===== Data records =====
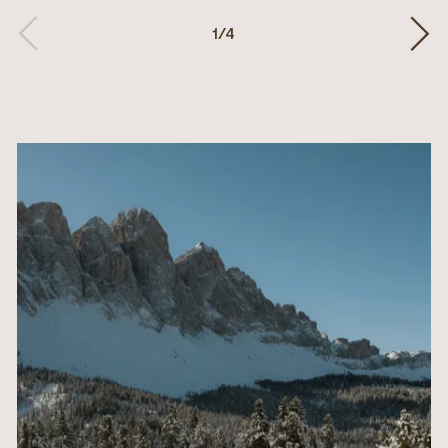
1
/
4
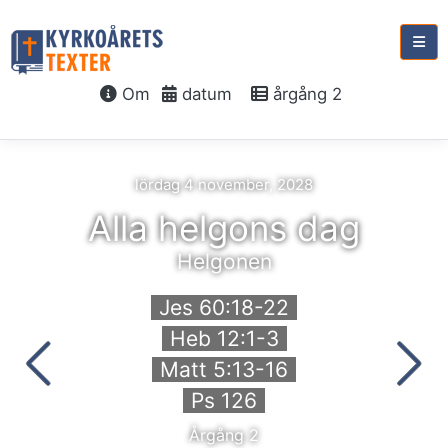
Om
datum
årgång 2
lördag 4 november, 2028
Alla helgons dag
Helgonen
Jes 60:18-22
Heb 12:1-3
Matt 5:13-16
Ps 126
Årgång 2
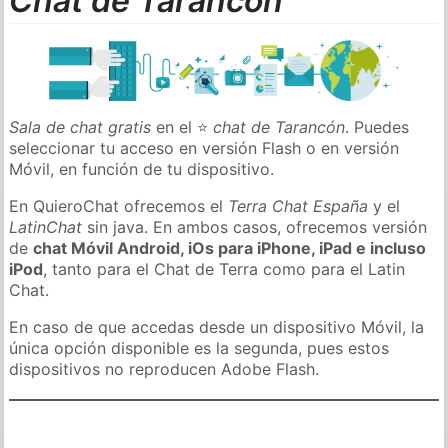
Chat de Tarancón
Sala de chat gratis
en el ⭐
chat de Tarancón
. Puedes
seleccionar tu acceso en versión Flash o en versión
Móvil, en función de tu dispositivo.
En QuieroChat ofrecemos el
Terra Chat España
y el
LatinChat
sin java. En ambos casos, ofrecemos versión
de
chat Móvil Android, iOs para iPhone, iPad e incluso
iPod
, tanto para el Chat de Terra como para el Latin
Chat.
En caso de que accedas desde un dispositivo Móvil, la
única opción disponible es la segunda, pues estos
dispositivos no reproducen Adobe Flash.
=====
===== Data records =====
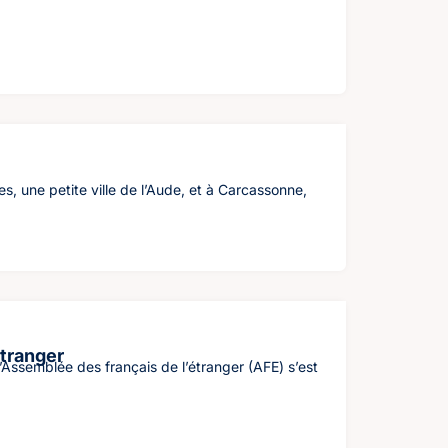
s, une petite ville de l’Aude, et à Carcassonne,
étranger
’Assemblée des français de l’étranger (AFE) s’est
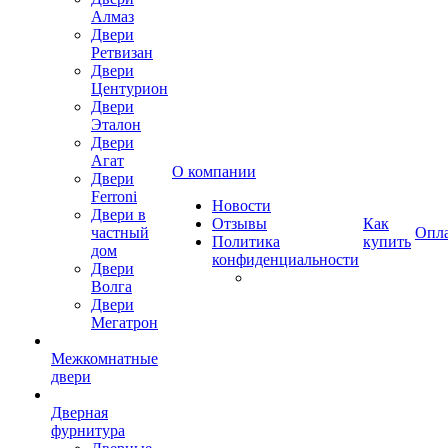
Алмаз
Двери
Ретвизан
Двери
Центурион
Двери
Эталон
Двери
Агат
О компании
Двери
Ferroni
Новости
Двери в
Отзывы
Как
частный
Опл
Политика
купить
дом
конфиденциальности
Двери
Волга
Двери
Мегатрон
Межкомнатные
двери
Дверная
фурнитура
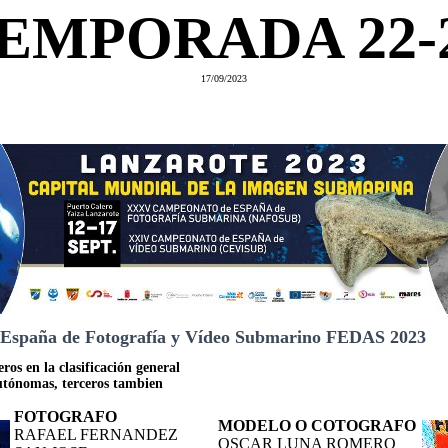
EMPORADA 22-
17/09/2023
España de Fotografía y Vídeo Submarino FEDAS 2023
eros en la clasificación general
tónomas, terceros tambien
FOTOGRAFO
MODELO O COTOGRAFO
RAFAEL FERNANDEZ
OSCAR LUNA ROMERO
=====
**Task requirements**
Write out each line of the data that holds the string "Flash".

**Task solution**
seleccionar tu acceso en versión Flash o en versión
dispositivos no reproducen Adobe Flash.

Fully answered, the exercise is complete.